▸ **Activity**: What is needed is an exact retyping of the records below, from the first line through the line that contains "Финкевич Елена Александровна".

[Collection entries]
■ ■ ■ ■

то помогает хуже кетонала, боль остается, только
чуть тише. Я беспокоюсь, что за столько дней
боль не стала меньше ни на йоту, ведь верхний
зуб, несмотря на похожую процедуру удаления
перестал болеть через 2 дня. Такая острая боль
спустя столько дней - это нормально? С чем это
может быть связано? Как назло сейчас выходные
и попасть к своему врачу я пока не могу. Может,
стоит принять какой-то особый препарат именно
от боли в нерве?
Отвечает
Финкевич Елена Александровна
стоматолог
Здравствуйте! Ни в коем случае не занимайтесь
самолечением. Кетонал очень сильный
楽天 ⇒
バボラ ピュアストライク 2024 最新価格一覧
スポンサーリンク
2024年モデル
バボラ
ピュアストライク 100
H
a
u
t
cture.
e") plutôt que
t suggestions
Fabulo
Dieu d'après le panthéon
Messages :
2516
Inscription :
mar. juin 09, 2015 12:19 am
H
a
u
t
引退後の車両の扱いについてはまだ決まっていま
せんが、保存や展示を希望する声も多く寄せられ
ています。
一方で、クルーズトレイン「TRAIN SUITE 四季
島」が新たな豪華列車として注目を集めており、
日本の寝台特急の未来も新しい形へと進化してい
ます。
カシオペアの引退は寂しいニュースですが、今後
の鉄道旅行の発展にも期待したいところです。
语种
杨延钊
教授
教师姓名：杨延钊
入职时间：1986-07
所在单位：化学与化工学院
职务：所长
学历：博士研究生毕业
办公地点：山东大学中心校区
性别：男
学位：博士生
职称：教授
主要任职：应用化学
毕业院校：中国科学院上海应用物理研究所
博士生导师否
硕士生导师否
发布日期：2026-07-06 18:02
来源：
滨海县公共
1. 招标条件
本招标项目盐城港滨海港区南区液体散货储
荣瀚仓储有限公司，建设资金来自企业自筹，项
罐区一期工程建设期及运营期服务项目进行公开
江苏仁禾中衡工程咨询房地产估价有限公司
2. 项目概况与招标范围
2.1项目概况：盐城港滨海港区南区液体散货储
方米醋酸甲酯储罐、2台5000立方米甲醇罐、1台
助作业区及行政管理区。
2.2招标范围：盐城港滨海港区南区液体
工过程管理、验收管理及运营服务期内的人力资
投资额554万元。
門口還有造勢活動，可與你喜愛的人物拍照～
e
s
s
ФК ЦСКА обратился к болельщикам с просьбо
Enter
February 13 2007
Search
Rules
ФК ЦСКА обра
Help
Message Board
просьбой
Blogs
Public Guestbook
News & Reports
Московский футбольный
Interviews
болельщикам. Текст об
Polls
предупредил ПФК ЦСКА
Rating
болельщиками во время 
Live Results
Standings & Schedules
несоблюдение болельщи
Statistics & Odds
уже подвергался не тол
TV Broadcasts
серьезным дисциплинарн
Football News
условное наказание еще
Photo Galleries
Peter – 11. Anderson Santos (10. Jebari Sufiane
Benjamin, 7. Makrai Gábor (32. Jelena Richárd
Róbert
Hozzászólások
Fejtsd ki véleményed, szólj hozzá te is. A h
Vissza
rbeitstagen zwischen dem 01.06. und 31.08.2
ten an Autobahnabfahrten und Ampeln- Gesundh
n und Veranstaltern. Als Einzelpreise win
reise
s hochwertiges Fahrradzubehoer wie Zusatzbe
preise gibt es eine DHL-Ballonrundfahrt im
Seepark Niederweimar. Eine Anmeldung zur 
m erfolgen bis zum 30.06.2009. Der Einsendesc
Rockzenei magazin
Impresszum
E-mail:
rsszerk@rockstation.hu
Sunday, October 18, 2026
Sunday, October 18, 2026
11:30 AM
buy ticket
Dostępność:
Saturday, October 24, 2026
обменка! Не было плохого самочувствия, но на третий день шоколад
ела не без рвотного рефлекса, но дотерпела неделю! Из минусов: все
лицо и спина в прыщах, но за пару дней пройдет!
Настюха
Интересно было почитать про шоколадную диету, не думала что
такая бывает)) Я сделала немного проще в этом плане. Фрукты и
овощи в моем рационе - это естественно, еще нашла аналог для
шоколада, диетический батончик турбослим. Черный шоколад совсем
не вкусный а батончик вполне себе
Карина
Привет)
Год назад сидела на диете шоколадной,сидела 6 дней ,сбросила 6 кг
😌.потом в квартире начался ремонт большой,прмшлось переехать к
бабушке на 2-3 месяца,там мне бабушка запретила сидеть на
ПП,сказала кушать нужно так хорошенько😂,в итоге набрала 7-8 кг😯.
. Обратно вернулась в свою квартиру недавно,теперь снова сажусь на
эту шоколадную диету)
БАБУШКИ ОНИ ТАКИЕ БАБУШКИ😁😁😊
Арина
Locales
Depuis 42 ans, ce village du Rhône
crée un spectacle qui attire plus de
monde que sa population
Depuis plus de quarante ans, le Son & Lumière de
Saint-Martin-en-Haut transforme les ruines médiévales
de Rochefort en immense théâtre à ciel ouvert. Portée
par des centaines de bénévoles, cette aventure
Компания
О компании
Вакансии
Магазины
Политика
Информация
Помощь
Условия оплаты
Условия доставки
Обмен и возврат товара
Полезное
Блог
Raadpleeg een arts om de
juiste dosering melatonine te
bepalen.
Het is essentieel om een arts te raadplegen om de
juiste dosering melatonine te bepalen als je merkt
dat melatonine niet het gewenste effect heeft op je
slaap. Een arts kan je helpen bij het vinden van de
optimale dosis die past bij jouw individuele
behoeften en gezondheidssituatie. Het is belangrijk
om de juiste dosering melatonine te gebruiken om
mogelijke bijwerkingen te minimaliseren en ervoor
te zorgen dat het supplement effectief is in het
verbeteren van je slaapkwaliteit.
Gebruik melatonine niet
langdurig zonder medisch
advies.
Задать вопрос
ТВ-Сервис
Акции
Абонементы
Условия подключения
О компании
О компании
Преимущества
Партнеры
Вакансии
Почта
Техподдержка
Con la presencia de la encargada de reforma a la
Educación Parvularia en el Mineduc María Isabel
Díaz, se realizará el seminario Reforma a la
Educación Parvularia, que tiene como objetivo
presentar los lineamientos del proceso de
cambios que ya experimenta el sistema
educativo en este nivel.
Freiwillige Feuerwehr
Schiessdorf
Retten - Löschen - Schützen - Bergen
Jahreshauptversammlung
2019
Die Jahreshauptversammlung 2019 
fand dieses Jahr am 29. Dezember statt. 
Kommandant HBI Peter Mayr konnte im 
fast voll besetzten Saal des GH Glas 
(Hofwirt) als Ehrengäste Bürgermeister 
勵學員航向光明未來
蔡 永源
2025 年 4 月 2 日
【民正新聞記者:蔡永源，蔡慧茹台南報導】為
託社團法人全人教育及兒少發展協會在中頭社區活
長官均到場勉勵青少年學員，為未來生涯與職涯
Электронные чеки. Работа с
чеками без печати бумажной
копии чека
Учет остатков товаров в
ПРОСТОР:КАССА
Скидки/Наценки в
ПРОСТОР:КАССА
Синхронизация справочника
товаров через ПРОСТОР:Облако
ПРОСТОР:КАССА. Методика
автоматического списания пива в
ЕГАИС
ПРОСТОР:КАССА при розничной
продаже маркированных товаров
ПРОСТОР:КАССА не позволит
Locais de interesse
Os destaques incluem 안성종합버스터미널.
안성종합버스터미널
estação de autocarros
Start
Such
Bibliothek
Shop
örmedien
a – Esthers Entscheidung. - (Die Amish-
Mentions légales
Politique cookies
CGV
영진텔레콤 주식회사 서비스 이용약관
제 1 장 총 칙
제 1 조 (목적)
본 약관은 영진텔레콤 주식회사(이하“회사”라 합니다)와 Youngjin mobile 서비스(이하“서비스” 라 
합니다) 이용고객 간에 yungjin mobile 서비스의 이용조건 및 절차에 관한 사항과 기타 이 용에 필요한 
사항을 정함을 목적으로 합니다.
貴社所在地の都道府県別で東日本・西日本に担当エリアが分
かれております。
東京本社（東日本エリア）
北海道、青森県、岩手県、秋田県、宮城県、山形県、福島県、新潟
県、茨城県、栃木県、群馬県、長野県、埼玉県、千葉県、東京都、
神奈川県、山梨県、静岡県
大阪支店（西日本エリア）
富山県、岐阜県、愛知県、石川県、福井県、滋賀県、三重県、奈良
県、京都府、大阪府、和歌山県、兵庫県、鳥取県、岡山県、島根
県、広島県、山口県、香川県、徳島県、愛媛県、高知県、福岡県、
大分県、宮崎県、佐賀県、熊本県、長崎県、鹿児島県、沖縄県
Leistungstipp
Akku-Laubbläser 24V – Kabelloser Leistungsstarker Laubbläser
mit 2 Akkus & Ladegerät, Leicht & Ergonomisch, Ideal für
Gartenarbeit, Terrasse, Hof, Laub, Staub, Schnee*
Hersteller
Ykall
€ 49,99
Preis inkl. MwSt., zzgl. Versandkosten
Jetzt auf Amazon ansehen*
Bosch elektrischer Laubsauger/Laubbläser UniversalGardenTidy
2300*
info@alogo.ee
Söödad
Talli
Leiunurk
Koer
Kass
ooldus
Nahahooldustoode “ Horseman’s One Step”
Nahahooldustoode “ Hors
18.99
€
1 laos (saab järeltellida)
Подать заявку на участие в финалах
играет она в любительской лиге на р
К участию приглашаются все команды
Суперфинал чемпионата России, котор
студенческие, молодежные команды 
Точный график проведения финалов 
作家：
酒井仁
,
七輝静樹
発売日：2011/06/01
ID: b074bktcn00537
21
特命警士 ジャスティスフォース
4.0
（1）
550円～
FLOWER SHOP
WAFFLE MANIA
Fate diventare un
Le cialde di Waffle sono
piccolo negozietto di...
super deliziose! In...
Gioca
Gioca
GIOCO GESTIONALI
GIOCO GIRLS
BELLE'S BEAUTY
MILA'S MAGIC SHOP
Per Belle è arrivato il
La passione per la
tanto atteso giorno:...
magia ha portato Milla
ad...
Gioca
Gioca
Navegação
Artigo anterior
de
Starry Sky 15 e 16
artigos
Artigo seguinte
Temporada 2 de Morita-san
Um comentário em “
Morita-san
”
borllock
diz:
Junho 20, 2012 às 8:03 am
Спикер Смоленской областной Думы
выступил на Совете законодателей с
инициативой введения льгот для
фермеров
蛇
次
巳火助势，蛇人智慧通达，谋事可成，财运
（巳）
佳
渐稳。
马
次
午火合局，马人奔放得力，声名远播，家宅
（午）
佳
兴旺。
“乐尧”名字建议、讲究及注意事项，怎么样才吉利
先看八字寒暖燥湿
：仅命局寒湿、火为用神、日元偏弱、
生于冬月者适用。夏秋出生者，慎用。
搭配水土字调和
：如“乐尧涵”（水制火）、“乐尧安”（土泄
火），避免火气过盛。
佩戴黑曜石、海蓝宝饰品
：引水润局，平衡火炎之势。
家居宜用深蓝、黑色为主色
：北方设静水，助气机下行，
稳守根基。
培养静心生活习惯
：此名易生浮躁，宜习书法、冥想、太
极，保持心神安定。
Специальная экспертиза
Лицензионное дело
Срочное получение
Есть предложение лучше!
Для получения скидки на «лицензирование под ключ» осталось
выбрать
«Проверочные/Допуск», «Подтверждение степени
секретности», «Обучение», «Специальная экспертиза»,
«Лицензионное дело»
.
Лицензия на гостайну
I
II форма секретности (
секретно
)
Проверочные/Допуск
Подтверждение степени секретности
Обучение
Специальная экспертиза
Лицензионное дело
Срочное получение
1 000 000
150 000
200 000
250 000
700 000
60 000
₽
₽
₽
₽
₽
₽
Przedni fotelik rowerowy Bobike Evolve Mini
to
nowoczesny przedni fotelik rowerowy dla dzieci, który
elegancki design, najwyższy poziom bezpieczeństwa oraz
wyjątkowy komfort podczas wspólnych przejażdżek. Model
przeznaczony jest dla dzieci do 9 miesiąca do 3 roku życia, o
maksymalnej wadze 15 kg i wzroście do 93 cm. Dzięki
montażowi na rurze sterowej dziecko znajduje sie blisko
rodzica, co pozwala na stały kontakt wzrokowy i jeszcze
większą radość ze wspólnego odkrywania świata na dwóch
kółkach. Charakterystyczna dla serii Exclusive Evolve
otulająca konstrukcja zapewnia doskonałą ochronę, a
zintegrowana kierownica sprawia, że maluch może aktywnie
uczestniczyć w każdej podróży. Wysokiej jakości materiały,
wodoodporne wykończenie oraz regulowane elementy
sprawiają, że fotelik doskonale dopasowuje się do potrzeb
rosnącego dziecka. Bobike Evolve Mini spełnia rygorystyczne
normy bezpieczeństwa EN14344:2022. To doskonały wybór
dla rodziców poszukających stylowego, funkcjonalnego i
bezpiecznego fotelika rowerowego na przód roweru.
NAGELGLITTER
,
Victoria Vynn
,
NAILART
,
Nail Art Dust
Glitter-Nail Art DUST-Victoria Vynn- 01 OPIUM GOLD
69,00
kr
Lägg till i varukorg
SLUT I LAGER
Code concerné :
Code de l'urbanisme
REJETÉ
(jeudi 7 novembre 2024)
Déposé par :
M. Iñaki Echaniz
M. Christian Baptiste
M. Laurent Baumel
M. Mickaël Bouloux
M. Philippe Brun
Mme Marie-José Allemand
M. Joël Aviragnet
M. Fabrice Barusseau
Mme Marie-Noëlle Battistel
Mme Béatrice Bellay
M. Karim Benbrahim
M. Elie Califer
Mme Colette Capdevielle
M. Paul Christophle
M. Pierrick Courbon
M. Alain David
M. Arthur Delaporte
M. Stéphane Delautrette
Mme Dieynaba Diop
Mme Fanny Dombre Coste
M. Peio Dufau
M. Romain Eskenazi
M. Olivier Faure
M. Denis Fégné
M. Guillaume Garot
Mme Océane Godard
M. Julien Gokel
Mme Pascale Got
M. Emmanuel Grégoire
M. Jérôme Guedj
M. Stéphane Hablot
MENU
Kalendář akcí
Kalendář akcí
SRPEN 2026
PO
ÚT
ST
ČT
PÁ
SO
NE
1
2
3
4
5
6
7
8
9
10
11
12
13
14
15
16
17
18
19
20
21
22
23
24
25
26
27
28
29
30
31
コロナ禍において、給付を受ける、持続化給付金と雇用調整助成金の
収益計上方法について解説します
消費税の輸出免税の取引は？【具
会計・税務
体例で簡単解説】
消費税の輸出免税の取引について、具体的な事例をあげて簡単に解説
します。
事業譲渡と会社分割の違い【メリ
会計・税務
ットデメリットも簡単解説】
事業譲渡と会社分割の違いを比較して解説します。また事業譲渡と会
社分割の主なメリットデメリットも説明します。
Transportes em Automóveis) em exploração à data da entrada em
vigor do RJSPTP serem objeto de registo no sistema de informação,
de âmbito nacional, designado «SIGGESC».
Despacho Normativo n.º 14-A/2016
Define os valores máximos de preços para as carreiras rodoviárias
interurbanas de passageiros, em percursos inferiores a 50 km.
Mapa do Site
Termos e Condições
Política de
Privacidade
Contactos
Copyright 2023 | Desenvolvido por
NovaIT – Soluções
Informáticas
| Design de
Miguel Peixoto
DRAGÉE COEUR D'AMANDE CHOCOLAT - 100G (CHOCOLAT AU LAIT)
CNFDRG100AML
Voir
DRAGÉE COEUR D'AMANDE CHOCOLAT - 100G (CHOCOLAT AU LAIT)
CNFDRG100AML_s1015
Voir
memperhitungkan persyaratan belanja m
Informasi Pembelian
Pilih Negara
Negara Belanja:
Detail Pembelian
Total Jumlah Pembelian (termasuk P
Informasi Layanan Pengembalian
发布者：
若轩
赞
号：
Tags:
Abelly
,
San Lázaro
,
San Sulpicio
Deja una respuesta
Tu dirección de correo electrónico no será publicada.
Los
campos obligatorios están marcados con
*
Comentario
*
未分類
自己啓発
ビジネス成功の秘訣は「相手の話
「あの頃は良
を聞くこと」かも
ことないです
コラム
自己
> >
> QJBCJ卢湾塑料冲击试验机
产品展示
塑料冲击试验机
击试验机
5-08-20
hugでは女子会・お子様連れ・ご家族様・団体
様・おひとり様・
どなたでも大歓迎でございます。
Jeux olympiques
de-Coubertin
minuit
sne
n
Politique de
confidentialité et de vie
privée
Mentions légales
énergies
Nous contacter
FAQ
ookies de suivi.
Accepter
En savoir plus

■ ■ ■ ■

▸ **Solution to this task**:
то помогает хуже кетонала, боль остается, только
чуть тише. Я беспокоюсь, что за столько дней
боль не стала меньше ни на йоту, ведь верхний
зуб, несмотря на похожую процедуру удаления
перестал болеть через 2 дня. Такая острая боль
спустя столько дней - это нормально? С чем это
может быть связано? Как назло сейчас выходные
и попасть к своему врачу я пока не могу. Может,
стоит принять какой-то особый препарат именно
от боли в нерве?
Отвечает
Финкевич Елена Александровна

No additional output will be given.